Beyond Quotas: Making Work Meaningful in Japan
Japanese companies are required to staff about two percent of their workforces with people with disabilities, but many individuals remain unemployed, underemployed, or stuck in jobs for which they are ill-suited.
In a new collaboration with U.S. and Japanese universities and Sega Sammy Holdings Inc., ICI’s Global Disability Rights and Inclusion group will study these gaps and create customized tools that promote meaningful employment and the social inclusion of people with disabilities in Japan.
The project, funded by the U.S. Embassy, Tokyo, is called Making Employment Meaningful for People with Disabilities: A US-Japan Partnership.
ICI’s Renáta Tichá, principal investigator, and Brian Abery, co-principal investigator, will work with academic partners University of Wisconsin-River Falls, Hiroshima University, and University of Tokyo, as well as Sega Sammy, a large, integrated entertainment company that is interested in further developing its hiring program for people with disabilities.
“We’re trying to build inclusive education throughout the world, but what happens to students with disabilities after they leave school is also of critical importance,” Tichá said. “By partnering with employers and schools, we are building expertise and materials that will help people with disabilities and their families access better opportunities.”
A key component of the work will be to more fully develop the concept of self-determination, or the ability of people with disabilities to control aspects of their lives that are important to them, in Japan.
“Self-determination has been introduced in Japan, but the concept is a little different there,” said Satomi Shinde, a professor at University of Wisconsin-River Falls. “We’re excited to see a company like Sega Sammy being interested in true inclusion and in making employment more meaningful to people.”
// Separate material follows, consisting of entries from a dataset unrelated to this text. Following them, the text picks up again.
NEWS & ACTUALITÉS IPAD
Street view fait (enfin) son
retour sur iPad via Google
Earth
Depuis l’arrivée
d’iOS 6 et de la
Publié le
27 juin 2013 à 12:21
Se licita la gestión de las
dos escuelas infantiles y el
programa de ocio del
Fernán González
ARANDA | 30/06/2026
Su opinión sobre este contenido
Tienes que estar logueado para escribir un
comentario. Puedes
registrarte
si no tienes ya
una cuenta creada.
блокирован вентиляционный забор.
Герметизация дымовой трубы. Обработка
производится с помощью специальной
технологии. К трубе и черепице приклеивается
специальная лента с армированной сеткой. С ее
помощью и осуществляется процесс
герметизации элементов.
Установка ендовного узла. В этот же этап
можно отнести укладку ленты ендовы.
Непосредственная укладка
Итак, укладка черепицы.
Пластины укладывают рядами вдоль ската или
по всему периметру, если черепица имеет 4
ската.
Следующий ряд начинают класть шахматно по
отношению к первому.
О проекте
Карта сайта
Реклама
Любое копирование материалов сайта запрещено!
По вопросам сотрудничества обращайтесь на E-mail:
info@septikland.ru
In addition to making workplaces more inclusive, the efforts also have a business case. Finding ways to unlock unique skills, rather than simply training all workers with disabilities to do repetitive tasks, has broad implications for companies as they seek greater efficiencies through advancing technologies.
“In our previous work in eastern Europe we met a mother of someone with an intellectual disability who approached every company in her city until she found an employer willing to hire her daughter for a skilled position. Six months later the company came back to the mother asking her to introduce them to more workers like her daughter,” said Abery. “Customized employment is about getting people to the point where employers can see through the disability to the person and their gifts and capacities.”
That recognition becomes even more important as Sega Sammy and other large employers weather the economic storm created by the pandemic, Abery said. As more companies grapple with job cuts this year, he said, the ones that have focused on developing a broad spectrum of talent will be the ones with the most productive workforces.
The project officially begins Feb. 1, and will include interviews and focus groups in Japan to determine the areas of greatest need. Two fact-finding visits, one in Japan and one in Minnesota, are also planned as a way to expose Japanese educators and others to customized employment programs in the United States. Eventually, the group expects to publish Japanese-language materials for educators and employers.
“Building this area of expertise and sharing these materials is important for ICI’s Global Disability Rights and Inclusion area, and will lay the groundwork for future partnerships and projects,” Tichá said.